20ヵ国の無作為化プラセボ対照第III相試験

 DELIVER試験は、左室駆出率が軽度低下または保持された心不全患者の治療における、ダパグリフロジンの有効性と安全性の評価を目的とするイベント主導型の二重盲検無作為化プラセボ対照第III相試験であり、2018年8月~2020年12月の期間に、日本を含む20ヵ国353施設で参加者のスクリーニングが行われた(AstraZenecaの助成による)。

 対象は、年齢40歳以上、安定期の心不全で、左室駆出率が過去に40%以下に低下したが試験登録時には40%以上に上昇しており、2型糖尿病の有無は問わず、構造的心疾患を有し、ナトリウム利尿ペプチド値の上昇が認められる患者とされた。

 被験者は、通常治療に加え、ダパグリフロジン(10mg、1日1回)またはプラセボを経口投与する群に無作為に割り付けられた。

 主要アウトカムは、心不全の悪化(心不全による予定外の入院または心不全による緊急受診と定義)または心血管死の複合とされ、time-to-event解析で評価された。また、左室駆出率が正常範囲の患者で薬剤の効果が減弱する可能性が指摘されていたため、60%未満の患者の解析も行った。

糖尿病の有無や左室駆出率を問わずに使用の可能性

 6,263例が登録され、ダパグリフロジン群に3,131例(平均年齢71.8±9.6歳、女性43.6%、平均左室駆出率54.0±8.6%、2型糖尿病44.7%)、プラセボ群に3,132例(71.5±9.5歳、44.2%、54.3±8.9%、44.9%)が割り付けられた。追跡期間中央値は2.3年だった。
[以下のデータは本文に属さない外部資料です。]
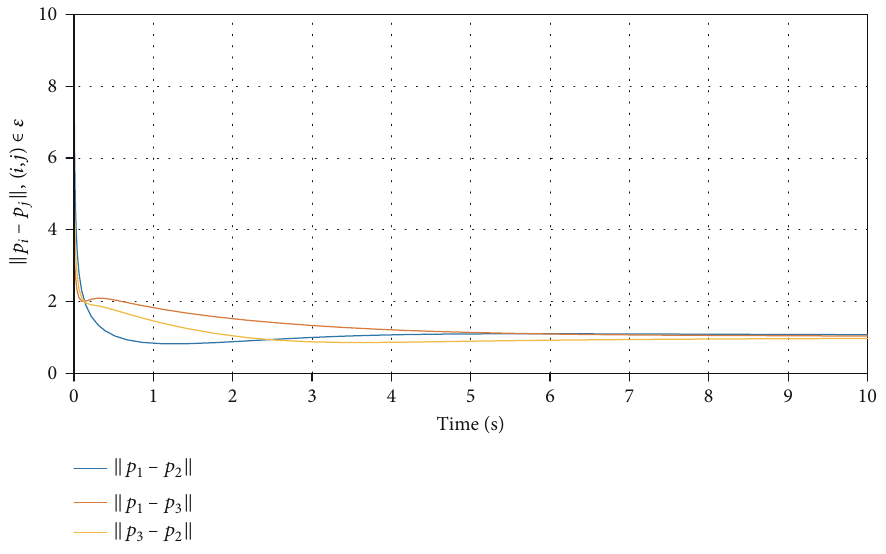
Figure 6: Distance errors.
 主要アウトカムの発現率は、ダパグリフロジン群が16.4%(512/3,131例、7.8件/100人年)と、プラセボ群の19.5%(610/3,132例、9.6件/100人年)に比べ有意に低かった(ハザード比[HR]:0.82、95%信頼区間[CI]:0.73~0.92、p<0.001)。これは、左室駆出率60%未満の患者でも同程度だった(0.83、0.73~0.95、p=0.009)。

 主要アウトカムの個々の項目の発現率は、心不全の悪化はダパグリフロジン群が11.8%(368例)、プラセボ群は14.5%(455例)であり(HR:0.79、95%CI:0.69~0.91)、心血管死はそれぞれ7.4%(231例)および8.3%(261例)であった(0.88、0.74~1.05)。また、全死因死亡にも、心血管死と類似の傾向がみられた(0.94、0.83~1.07)。これらの結果は、左室駆出率60%未満の患者でも同程度であった。

 主要アウトカムに関するダパグリフロジンの効果は、糖尿病の有無を含め事前に規定されたほとんどのサブグループで認められた。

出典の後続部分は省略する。